[Material provided — start]

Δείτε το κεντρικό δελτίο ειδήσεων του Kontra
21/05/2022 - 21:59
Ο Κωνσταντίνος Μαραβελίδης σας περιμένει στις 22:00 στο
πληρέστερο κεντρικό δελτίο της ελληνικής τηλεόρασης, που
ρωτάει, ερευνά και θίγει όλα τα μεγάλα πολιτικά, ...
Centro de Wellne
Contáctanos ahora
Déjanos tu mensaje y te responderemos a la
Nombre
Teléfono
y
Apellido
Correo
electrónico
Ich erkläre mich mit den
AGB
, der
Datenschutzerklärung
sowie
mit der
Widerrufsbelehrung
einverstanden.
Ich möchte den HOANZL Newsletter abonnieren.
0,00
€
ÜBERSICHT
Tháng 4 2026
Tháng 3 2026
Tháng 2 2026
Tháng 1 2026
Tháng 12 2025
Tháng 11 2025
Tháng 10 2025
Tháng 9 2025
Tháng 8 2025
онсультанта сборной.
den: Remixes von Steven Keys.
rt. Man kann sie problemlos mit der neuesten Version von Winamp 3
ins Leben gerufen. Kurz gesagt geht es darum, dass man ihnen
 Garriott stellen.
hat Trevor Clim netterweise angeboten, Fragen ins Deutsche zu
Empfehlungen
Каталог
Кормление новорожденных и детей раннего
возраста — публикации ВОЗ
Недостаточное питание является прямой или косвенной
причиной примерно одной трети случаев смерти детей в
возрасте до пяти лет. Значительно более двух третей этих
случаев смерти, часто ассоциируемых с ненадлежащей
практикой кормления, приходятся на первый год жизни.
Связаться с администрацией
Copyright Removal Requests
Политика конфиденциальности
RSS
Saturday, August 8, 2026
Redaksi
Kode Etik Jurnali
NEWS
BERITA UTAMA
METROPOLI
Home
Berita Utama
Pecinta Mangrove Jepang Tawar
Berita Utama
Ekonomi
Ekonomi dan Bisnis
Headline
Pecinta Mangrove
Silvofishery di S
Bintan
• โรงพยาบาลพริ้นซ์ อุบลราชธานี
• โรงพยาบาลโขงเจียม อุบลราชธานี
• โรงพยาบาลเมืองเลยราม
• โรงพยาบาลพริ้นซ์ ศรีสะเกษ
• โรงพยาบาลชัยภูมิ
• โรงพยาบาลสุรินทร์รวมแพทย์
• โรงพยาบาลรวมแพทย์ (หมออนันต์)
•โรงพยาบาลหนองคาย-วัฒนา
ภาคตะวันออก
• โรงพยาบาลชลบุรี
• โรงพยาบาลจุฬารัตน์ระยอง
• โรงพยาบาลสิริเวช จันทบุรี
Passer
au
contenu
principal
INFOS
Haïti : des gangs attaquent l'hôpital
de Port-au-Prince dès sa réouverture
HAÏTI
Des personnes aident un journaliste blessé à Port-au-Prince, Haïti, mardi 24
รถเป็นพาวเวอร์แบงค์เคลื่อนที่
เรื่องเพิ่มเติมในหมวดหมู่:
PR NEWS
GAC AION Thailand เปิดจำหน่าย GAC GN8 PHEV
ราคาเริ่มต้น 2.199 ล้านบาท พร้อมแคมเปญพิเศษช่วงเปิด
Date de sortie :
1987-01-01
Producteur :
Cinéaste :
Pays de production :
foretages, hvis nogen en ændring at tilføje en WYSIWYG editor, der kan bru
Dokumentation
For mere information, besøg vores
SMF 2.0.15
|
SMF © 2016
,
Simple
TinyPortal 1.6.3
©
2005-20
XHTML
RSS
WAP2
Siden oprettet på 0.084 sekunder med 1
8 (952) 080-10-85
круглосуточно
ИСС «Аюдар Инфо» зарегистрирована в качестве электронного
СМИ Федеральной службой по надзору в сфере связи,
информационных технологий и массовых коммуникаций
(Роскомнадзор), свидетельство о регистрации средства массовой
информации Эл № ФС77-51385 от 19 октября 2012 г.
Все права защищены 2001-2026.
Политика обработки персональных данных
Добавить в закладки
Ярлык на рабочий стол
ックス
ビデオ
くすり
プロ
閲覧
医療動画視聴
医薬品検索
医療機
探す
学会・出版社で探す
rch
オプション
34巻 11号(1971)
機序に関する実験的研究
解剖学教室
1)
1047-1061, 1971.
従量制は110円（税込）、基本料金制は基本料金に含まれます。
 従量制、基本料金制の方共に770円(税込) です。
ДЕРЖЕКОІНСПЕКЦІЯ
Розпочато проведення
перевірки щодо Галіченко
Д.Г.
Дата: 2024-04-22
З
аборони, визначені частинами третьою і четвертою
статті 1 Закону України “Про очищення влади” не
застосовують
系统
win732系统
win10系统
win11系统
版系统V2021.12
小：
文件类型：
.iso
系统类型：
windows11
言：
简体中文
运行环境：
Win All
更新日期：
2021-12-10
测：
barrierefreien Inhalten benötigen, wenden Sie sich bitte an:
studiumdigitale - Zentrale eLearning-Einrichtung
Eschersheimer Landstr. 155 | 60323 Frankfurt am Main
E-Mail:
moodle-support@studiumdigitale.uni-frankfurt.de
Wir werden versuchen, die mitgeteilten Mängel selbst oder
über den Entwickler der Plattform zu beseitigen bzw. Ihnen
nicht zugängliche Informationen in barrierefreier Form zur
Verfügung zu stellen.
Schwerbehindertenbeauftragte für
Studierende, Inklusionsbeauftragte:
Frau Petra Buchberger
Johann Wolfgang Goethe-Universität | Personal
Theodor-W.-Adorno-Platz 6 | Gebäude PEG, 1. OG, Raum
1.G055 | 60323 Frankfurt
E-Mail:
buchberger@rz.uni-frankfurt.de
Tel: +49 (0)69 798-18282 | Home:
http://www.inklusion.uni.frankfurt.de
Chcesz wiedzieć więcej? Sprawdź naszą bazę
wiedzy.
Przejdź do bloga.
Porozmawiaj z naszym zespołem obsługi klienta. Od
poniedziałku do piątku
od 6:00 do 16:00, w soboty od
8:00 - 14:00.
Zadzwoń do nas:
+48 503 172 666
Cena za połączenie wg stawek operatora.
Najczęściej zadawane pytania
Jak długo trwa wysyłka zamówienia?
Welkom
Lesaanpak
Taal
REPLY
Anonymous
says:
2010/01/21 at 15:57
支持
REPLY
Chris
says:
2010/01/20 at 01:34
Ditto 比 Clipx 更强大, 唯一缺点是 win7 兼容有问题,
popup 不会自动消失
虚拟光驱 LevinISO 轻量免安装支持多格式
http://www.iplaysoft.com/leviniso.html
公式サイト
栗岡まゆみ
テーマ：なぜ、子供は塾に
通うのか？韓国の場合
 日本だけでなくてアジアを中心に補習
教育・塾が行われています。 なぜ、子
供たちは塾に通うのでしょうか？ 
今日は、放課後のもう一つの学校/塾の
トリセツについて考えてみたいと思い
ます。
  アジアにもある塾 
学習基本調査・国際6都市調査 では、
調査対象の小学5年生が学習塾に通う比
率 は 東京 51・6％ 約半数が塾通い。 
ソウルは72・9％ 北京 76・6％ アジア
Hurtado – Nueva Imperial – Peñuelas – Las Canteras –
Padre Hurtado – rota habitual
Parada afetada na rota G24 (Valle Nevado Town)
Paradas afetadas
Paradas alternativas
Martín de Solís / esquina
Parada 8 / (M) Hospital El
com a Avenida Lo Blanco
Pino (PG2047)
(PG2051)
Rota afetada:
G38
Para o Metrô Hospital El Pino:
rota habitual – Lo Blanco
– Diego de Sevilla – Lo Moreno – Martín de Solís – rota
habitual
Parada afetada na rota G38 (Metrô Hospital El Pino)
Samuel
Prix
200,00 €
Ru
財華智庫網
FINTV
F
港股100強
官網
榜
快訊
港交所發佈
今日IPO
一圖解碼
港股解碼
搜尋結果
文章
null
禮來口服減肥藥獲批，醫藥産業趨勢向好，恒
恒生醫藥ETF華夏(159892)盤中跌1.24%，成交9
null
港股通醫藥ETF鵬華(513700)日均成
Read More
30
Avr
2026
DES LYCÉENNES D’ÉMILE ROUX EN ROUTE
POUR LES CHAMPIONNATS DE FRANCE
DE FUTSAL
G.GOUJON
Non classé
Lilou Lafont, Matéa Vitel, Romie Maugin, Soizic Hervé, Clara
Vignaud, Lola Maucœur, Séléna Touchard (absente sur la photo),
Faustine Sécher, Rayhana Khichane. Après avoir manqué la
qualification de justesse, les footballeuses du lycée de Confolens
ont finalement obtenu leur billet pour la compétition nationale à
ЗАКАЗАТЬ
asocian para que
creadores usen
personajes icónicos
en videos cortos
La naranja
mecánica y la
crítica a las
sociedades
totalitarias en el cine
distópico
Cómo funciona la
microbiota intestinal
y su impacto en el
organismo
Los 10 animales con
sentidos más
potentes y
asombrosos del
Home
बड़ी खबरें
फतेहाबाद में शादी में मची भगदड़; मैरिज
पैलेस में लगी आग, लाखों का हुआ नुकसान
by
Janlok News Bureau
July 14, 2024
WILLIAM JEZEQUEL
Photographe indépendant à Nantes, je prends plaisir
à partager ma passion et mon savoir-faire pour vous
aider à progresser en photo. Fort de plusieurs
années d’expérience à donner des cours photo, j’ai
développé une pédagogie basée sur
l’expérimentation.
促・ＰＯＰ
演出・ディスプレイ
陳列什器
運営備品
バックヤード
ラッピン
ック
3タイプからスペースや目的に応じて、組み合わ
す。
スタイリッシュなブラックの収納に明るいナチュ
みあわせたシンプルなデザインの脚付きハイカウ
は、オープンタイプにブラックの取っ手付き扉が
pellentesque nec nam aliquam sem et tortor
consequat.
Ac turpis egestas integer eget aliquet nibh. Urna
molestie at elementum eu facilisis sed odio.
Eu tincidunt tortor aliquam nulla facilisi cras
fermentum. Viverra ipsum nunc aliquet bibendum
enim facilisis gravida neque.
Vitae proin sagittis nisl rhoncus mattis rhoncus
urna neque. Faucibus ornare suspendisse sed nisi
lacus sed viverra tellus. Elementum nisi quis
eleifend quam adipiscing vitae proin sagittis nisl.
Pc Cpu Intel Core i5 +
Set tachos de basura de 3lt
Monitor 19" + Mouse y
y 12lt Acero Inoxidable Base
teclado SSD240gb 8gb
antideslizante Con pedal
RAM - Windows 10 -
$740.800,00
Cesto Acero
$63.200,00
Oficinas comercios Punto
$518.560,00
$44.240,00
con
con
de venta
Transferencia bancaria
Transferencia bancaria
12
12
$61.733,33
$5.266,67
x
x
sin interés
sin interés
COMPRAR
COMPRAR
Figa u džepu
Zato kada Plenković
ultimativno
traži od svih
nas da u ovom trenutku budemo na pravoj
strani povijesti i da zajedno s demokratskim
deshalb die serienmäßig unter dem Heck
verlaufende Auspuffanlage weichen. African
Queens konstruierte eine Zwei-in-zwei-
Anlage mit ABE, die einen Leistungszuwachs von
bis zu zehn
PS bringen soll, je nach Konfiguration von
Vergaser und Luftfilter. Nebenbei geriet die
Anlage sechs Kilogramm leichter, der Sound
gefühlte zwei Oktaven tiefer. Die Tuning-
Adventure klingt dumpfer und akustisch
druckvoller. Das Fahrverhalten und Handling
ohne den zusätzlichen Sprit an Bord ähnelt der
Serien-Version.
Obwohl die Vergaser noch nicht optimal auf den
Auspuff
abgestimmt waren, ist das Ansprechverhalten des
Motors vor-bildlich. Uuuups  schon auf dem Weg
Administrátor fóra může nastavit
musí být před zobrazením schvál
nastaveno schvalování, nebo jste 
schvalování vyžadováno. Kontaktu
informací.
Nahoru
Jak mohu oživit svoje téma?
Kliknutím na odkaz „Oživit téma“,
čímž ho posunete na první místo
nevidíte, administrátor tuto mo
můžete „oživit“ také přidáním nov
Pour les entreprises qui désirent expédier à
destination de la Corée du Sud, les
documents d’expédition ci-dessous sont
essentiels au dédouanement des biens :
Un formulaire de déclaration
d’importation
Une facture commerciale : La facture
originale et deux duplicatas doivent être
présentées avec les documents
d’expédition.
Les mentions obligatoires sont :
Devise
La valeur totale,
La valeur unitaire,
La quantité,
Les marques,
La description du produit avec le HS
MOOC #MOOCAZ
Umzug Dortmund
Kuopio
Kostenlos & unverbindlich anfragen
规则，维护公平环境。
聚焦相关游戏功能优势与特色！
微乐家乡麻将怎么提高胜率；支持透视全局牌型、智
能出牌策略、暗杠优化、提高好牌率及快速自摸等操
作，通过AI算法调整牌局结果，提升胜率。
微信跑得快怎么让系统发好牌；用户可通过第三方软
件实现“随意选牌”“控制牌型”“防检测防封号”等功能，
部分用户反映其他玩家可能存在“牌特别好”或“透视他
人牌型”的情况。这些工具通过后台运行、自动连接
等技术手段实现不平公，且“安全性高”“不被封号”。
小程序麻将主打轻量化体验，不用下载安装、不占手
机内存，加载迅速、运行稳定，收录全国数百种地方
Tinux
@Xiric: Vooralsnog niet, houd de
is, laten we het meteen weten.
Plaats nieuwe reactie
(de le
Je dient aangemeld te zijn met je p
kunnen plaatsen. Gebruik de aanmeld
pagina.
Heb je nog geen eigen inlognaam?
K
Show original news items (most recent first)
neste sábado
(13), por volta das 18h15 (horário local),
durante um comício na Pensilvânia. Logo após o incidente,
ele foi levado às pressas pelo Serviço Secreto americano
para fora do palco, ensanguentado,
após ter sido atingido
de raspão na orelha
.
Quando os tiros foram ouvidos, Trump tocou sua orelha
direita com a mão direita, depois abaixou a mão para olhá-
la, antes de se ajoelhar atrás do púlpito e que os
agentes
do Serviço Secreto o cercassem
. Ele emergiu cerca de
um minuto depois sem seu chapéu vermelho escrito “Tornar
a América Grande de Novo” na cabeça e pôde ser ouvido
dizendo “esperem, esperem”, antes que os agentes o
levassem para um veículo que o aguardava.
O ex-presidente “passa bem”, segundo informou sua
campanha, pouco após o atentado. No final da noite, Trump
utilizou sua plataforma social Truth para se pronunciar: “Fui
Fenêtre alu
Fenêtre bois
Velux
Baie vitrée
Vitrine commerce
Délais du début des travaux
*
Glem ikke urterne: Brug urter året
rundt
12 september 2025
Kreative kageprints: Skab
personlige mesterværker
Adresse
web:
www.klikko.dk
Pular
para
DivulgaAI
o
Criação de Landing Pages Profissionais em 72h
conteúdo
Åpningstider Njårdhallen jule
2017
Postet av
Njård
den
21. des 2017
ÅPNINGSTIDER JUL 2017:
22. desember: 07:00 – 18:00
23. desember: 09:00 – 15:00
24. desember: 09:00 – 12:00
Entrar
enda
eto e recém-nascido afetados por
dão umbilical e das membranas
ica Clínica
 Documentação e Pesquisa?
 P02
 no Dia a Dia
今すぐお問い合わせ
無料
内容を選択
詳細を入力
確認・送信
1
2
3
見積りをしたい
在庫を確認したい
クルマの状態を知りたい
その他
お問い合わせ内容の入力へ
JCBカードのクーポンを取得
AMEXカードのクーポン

[Material provided — finish]

— What you will do —
Reproduce word for word the stretch from the start of the material through the line containing "Tháng 12 2025", including that line.

— Solved problem —
Δείτε το κεντρικό δελτίο ειδήσεων του Kontra
21/05/2022 - 21:59
Ο Κωνσταντίνος Μαραβελίδης σας περιμένει στις 22:00 στο
πληρέστερο κεντρικό δελτίο της ελληνικής τηλεόρασης, που
ρωτάει, ερευνά και θίγει όλα τα μεγάλα πολιτικά, ...
Centro de Wellne
Contáctanos ahora
Déjanos tu mensaje y te responderemos a la
Nombre
Teléfono
y
Apellido
Correo
electrónico
Ich erkläre mich mit den
AGB
, der
Datenschutzerklärung
sowie
mit der
Widerrufsbelehrung
einverstanden.
Ich möchte den HOANZL Newsletter abonnieren.
0,00
€
ÜBERSICHT
Tháng 4 2026
Tháng 3 2026
Tháng 2 2026
Tháng 1 2026
Tháng 12 2025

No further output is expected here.